Outline four different processes, with examples, that allow substances to pass through the plasma membrane.

Humans need to balance water and solute concentrations and also excrete nitrogenous wastes. Explain how the different parts of the kidney carry out these processes.

Describe adaptations in mammals living in desert ecosystems to maintain osmolarity in their bodies.

1. simple/passive diffusion down a concentration gradient / from high concentration to low concentration (without the use of channels/proteins); (e.g., CO₂ / O₂ / H₂O / steroid hormones)
2. osmosis is the diffusion of water from an area of high water potential / low solute concentration to low water potential / high solute concentration;
3. facilitated diffusion is passive transport/diffusion through a protein channel; (e.g., glucose)
4. active transport requires energy/ATP to move the molecules through a protein channel (e.g., Na-K pump / sodium potassium pump) against a concentration gradient/from low solute concentration to high concentration;
5. endocytosis is the infolding of membranes to form a vesicle and take in a large molecule; (e.g., macrophages engulfing pathogens)
6. exocytosis is the fusion of vesicles with membranes to release a large molecule; (e.g. neurotransmitters)

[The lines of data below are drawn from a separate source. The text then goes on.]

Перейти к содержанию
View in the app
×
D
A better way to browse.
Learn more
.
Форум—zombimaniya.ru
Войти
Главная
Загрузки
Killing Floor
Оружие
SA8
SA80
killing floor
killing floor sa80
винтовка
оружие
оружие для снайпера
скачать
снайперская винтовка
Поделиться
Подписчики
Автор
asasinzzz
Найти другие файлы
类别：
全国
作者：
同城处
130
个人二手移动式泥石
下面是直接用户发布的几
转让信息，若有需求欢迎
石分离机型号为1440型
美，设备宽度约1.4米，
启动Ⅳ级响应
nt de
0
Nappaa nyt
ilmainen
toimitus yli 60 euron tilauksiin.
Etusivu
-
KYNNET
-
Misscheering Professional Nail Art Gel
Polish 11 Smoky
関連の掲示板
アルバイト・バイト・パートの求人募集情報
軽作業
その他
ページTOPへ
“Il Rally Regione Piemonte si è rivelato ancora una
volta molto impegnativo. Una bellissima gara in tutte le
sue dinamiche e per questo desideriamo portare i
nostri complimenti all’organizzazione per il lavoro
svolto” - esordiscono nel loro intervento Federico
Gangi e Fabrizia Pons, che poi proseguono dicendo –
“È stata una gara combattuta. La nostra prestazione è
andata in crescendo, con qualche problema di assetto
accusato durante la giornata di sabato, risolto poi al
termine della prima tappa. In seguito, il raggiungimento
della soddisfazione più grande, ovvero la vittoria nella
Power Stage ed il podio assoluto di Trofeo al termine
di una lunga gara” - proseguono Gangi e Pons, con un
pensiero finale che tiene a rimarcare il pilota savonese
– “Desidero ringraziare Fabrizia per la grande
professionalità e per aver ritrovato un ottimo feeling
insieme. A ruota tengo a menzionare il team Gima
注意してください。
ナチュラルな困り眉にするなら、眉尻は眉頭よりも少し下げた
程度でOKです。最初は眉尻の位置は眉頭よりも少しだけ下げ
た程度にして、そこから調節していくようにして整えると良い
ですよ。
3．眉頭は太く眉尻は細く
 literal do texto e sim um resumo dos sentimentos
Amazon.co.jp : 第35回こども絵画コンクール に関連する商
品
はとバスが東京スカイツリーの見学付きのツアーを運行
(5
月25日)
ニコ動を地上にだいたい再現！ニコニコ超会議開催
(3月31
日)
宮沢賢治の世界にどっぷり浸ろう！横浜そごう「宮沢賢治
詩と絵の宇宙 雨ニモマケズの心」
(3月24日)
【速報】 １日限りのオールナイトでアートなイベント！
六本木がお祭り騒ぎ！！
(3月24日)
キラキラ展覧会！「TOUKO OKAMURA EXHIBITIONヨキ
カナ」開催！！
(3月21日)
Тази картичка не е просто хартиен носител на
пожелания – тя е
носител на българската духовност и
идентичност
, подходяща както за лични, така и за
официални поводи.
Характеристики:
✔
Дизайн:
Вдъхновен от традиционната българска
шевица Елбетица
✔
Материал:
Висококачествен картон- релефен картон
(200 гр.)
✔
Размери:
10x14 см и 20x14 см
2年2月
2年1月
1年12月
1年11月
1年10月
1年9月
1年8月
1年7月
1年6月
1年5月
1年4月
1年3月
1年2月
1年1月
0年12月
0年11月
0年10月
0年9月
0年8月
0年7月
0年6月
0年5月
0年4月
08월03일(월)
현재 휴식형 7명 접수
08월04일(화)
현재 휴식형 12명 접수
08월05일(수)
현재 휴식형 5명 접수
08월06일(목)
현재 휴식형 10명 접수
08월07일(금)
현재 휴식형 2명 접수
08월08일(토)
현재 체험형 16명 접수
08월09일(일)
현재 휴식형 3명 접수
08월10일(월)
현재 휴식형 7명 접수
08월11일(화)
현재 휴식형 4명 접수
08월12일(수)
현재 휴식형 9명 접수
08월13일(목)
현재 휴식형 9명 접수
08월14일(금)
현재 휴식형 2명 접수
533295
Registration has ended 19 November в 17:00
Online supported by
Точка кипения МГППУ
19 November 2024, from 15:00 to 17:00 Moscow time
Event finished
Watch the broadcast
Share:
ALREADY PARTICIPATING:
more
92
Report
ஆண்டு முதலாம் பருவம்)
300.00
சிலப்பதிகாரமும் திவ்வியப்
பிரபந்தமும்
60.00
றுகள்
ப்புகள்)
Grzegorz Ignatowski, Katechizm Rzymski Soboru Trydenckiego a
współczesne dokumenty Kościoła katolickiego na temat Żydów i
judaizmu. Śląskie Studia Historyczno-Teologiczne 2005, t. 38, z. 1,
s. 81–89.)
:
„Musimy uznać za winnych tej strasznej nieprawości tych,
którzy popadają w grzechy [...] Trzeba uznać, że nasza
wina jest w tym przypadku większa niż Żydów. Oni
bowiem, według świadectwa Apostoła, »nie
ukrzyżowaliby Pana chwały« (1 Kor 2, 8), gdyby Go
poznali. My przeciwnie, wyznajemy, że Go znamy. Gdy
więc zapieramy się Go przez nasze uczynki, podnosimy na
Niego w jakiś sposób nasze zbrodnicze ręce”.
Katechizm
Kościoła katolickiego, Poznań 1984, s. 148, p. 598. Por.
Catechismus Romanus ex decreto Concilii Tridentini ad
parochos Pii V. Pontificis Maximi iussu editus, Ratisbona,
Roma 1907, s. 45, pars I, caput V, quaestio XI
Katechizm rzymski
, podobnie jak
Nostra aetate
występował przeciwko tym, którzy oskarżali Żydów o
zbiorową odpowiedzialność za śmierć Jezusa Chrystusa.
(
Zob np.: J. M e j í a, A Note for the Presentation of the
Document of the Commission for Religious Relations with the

1. humans are osmoregulators/maintain the internal concentrations of the blood/osmolarity within specific/ limited range / OWTTE;
2. glomerulus / Bowman’s capsule (in the nephron) carry out ultrafiltration;
3. proximal convoluted tubule selectively reabsorbs glucose/solute/salts/amino acids;
4. loop of Henle maintains hypertonic conditions in the medulla/absorbs salts (by active transport);
5. loop of Henle reabsorbs water (by osmosis);
6. (osmoreceptors in the hypothalamus) cause production of ADH if the blood is too concentrated / person is dehydrated / OWTTE;
7. ADH causes more uptake of water/increases permeability in the collecting duct;
8. resulting in a more concentrated urine / lower volume of urine;
9. excess amino acids are broken down producing nitrogenous waste / ammonia / urea as a result;
10. ammonia is toxic and is converted into non-toxic urea;
11. urea is eliminated in the urine;

Marks can be awarded to clearly annotated diagrams.

1. behavioural adaptations to avoid over-heating / hiding in burrows/out of sun during hot period of day / active at cooler times of the day/nocturnal animals / panting;
2. adaptations for heat exchange such as large ears;
3. may have longer loop of Henle (to reabsorb more water);
4. may produce more ADH (according to osmotic concentrations of the blood) / produce concentrated urine / lower volume of urine;
5. camel humps that store fat that releases (metabolic) water when broken down;
6. reduced sweat;
7. any other valid adaptation; (e.g., light coloured coats)

This question in section B was the second most commonly selected, but in performance, tended to do more poorly than the other questions.

Most candidates could list the processes that allow passage across the plasma membrane, but many answers lacked some of the necessary elements, most commonly leaving out examples (e.g. an example for gradient).

Generally, there were good accounts of the functioning of the nephron, but some elements were missing such as which substances are reabsorbed in the proximal tubule and which are absorbed in the loop of Henle, although permeability was mentioned. Discussion about the role of ADH was well done. The discussion of the management of nitrogenous wastes was least well done in this question.

Long loops of Henle was the most common desert adaptation discussed. There were common misconceptions about camels’ humps being water storage organs rather than the production of metabolic water.